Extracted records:
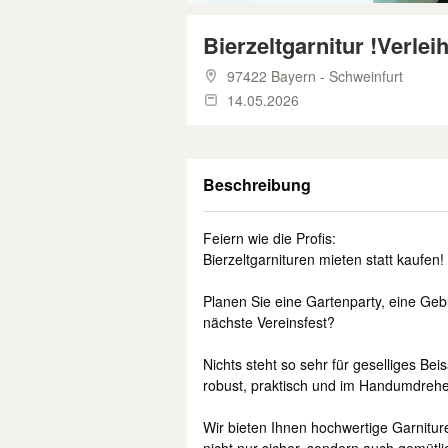
Bierzeltgarnitur !Verleih
97422 Bayern - Schweinfurt
14.05.2026
Beschreibung
Feiern wie die Profis:
Bierzeltgarnituren mieten statt kaufen!
​Planen Sie eine Gartenparty, eine Geb
nächste Vereinsfest?
Nichts steht so sehr für geselliges Bei
robust, praktisch und im Handumdreh
​Wir bieten Ihnen hochwertige Garnitur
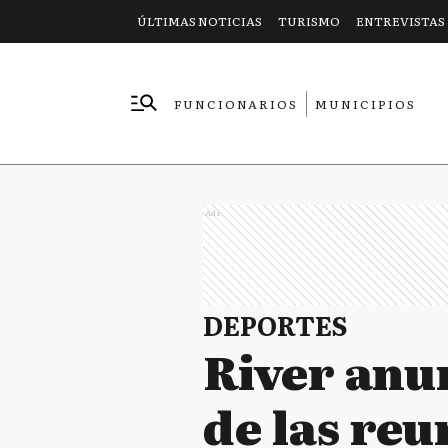
ÚLTIMAS NOTICIAS
TURISMO
ENTREVISTAS
FUNCIONARIOS
MUNICIPIOS
EMPRESAS
Ads
DEPORTES
River anu
de las reu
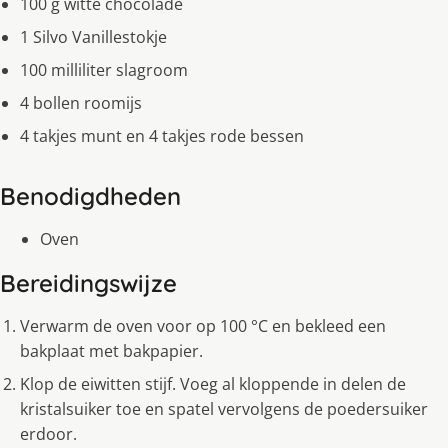
100 g witte chocolade
1 Silvo Vanillestokje
100 milliliter slagroom
4 bollen roomijs
4 takjes munt en 4 takjes rode bessen
Benodigdheden
Oven
Bereidingswijze
Verwarm de oven voor op 100 °C en bekleed een
bakplaat met bakpapier.
Klop de eiwitten stijf. Voeg al kloppende in delen de
kristalsuiker toe en spatel vervolgens de poedersuiker
erdoor.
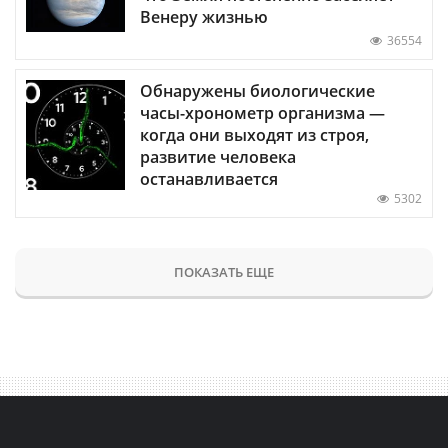
Венеру жизнью
36554
Обнаружены биологические
часы-хронометр организма —
когда они выходят из строя,
развитие человека
останавливается
5302
ПОКАЗАТЬ ЕЩЕ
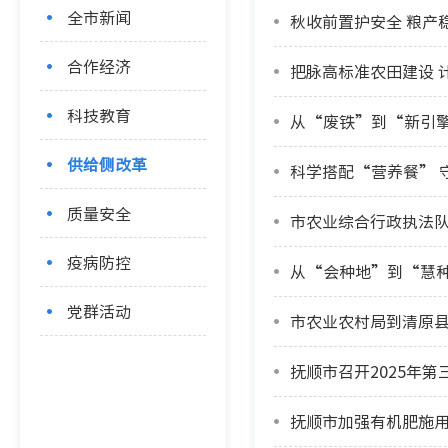
全市新闻
秋收前置护安全 粮产
合作经济
把脉高标准农田建设 
科技教育
从“废铁”到“新引
供给侧改革
科学搭配“营养餐” 
质量安全
市农业综合行政执法
疫病防控
从“会种地”到“慧种
党群活动
市农业农村局到清原
抚顺市召开2025年
抚顺市加强有机肥施用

Directions: Excluding the pictures, restate word for word the lines from the one that holds "Обнаружены биологические" through the last line of the entries, both ends included.

Solution to the exercise:
Обнаружены биологические
часы-хронометр организма —
когда они выходят из строя,
развитие человека
останавливается
5302
ПОКАЗАТЬ ЕЩЕ
全市新闻
秋收前置护安全 粮产
合作经济
把脉高标准农田建设 
科技教育
从“废铁”到“新引
供给侧改革
科学搭配“营养餐” 
质量安全
市农业综合行政执法
疫病防控
从“会种地”到“慧种
党群活动
市农业农村局到清原
抚顺市召开2025年
抚顺市加强有机肥施用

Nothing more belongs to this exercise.